[Available data — start]
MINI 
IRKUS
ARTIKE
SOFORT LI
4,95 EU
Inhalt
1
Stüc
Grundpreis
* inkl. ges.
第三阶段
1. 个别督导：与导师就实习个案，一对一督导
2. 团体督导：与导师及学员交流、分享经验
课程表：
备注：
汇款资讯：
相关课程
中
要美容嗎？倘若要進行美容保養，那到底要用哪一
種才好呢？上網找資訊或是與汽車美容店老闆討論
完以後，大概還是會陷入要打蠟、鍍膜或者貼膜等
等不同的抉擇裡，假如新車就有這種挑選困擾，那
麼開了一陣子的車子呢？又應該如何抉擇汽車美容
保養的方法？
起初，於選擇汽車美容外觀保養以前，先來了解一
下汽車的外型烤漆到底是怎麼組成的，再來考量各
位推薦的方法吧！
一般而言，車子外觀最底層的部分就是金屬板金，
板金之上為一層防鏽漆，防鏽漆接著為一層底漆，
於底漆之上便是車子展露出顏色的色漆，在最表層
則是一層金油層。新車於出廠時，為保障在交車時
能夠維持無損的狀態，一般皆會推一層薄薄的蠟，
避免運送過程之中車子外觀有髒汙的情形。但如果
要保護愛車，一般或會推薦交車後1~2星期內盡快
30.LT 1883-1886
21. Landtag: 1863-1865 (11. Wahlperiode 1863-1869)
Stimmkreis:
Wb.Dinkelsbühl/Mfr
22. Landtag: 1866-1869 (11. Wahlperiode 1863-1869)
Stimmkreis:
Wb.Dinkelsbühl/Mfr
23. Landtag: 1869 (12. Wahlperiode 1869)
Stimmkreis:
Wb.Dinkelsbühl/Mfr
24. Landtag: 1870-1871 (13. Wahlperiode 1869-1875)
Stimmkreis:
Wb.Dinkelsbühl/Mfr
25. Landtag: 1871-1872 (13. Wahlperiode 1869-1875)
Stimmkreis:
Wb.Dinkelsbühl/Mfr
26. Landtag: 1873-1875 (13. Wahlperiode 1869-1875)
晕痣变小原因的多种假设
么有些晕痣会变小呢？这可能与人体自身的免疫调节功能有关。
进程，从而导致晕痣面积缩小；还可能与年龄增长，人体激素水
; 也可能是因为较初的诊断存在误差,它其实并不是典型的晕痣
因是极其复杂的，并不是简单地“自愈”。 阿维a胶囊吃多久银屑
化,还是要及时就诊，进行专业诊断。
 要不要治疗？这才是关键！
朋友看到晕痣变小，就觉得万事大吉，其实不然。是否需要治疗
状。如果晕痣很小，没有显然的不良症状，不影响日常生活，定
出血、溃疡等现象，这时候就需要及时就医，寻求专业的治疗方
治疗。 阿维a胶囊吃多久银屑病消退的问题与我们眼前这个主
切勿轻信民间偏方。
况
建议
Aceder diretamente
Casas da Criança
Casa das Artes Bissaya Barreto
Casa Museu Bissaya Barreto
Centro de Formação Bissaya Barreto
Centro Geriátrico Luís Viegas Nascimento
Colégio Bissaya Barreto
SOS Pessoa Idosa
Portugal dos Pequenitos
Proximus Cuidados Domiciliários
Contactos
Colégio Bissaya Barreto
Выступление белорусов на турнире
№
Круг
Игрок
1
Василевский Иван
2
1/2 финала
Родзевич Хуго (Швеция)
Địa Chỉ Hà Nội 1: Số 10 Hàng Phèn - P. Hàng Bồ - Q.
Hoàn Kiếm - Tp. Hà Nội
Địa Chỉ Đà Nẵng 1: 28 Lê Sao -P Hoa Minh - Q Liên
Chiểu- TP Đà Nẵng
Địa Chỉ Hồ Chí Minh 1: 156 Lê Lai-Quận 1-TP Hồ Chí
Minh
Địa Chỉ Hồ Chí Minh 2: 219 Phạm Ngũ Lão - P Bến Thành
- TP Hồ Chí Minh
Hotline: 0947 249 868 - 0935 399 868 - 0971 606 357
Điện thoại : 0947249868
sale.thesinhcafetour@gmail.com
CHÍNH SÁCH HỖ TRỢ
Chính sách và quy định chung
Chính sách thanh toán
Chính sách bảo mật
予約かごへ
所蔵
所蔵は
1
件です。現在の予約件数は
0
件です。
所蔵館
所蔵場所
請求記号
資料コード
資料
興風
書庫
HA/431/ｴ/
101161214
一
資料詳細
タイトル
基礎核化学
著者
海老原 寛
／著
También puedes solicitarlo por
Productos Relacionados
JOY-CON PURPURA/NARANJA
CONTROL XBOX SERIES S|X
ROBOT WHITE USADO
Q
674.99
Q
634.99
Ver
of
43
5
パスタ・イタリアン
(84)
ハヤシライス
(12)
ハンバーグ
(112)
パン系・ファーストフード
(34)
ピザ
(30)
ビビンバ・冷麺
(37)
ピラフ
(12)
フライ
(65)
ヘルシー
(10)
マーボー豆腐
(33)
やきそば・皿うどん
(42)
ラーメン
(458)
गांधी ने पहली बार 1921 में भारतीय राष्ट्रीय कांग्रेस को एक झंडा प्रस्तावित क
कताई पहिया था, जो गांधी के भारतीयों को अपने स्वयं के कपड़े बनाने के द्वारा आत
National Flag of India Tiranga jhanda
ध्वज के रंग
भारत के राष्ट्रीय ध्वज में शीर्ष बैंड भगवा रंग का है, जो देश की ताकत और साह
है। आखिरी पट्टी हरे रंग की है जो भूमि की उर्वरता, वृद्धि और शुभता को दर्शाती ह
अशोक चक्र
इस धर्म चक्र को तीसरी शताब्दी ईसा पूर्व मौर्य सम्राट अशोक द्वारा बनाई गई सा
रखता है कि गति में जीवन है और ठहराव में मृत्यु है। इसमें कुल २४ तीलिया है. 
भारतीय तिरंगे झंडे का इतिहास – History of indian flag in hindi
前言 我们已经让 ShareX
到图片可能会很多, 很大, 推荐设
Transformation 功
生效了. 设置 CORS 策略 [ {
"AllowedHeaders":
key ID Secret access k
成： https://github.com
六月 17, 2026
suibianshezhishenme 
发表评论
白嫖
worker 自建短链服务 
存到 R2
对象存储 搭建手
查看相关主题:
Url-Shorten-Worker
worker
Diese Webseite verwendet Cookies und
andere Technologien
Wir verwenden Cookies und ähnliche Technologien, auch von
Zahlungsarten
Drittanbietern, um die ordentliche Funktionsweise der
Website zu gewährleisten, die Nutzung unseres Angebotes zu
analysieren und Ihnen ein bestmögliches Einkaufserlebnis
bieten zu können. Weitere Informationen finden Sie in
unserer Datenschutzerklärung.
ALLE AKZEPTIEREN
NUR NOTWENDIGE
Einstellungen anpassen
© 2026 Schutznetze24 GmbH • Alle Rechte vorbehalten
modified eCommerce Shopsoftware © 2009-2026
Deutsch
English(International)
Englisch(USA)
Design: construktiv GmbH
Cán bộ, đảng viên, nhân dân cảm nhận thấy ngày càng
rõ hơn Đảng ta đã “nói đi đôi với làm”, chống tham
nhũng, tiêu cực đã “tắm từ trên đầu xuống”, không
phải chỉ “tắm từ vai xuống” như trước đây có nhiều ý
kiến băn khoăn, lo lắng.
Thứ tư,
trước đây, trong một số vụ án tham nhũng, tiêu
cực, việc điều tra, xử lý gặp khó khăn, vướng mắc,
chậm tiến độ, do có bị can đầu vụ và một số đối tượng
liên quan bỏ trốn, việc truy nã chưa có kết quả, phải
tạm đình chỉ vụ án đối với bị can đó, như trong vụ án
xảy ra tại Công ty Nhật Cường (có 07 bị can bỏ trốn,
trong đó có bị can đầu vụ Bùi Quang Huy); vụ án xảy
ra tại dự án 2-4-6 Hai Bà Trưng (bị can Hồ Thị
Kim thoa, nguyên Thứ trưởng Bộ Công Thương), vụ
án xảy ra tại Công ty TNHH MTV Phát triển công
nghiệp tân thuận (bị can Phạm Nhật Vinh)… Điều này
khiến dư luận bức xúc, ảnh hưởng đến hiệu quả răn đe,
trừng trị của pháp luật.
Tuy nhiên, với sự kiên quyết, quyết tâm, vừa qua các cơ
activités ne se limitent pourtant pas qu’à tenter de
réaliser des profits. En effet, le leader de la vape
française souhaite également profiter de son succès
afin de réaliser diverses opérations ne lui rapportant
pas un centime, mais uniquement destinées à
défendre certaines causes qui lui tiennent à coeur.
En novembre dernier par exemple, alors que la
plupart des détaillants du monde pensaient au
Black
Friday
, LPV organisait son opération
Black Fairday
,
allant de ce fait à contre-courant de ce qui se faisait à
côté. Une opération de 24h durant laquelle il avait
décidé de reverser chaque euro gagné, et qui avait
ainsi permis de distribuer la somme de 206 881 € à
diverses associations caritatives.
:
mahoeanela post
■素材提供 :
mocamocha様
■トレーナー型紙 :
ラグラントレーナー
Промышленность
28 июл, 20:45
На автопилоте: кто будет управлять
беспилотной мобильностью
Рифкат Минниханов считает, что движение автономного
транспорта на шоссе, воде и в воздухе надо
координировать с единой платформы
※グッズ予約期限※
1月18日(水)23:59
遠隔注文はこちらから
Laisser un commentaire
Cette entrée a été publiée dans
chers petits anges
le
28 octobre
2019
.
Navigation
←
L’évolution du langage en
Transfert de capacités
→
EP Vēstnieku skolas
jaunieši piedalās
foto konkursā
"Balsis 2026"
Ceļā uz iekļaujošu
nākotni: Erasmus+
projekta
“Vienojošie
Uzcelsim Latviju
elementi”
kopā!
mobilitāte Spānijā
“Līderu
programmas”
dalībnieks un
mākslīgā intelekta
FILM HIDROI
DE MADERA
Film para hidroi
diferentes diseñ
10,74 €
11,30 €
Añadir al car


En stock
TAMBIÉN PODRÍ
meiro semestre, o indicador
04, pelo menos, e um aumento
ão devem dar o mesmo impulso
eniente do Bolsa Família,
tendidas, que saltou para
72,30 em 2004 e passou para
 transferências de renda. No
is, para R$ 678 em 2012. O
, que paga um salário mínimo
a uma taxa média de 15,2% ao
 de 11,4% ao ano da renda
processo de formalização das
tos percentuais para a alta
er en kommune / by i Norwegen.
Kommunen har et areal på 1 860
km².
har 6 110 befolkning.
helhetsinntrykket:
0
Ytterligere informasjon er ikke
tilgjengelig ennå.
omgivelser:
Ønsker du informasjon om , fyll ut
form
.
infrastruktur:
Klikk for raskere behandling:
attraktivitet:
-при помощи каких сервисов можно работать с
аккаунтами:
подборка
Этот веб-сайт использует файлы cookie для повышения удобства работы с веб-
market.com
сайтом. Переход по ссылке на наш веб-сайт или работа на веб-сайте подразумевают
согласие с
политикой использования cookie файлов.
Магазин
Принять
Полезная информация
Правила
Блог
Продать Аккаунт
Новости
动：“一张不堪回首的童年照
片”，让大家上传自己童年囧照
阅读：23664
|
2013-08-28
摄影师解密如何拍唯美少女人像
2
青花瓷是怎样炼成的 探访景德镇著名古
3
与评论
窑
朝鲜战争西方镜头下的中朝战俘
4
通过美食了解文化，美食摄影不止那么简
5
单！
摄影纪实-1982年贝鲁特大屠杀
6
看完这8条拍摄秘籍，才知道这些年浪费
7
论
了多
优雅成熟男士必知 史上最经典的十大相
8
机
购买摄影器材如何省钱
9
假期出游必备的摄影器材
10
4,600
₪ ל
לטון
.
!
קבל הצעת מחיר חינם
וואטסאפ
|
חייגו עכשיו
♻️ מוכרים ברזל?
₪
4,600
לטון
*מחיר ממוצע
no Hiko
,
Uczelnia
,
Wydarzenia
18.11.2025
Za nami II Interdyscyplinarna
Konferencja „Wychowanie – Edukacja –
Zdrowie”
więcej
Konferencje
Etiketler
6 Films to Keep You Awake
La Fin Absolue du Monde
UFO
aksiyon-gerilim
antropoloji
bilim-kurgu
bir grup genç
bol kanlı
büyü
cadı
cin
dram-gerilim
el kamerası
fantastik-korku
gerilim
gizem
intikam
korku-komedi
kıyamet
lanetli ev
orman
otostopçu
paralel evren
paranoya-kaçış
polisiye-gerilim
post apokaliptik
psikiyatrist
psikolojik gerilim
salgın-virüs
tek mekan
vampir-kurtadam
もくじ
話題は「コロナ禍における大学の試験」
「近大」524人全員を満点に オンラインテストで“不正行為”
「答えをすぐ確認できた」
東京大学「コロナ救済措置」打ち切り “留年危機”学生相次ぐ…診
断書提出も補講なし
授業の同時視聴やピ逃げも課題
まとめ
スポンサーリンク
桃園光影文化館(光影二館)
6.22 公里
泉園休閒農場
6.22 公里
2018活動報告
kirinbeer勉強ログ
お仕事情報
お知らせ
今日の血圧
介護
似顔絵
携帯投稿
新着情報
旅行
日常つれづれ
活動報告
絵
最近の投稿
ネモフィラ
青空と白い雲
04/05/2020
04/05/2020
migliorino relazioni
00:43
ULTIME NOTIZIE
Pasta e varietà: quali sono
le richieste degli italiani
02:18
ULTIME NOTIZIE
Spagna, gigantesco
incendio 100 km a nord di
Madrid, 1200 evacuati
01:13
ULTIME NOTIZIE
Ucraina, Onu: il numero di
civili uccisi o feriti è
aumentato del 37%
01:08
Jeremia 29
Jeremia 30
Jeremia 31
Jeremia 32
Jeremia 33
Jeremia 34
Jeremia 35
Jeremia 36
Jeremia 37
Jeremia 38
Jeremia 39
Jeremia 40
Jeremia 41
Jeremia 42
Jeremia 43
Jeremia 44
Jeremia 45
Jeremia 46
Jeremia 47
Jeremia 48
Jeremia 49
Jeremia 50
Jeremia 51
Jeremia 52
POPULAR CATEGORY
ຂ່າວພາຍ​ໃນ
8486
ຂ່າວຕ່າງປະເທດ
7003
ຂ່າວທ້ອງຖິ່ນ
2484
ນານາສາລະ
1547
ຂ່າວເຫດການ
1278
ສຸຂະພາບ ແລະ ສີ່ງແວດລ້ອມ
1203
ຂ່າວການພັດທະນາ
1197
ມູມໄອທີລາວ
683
[Available data — finish]
> **What you need to do**
Please reproduce the lines from the line with "23. Landtag: 1869 (12. Wahlperiode 1869)" to the line with "晕痣变小原因的多种假设", both ends included, exactly as they appear above.

> **Solution for this exercise**
23. Landtag: 1869 (12. Wahlperiode 1869)
Stimmkreis:
Wb.Dinkelsbühl/Mfr
24. Landtag: 1870-1871 (13. Wahlperiode 1869-1875)
Stimmkreis:
Wb.Dinkelsbühl/Mfr
25. Landtag: 1871-1872 (13. Wahlperiode 1869-1875)
Stimmkreis:
Wb.Dinkelsbühl/Mfr
26. Landtag: 1873-1875 (13. Wahlperiode 1869-1875)
晕痣变小原因的多种假设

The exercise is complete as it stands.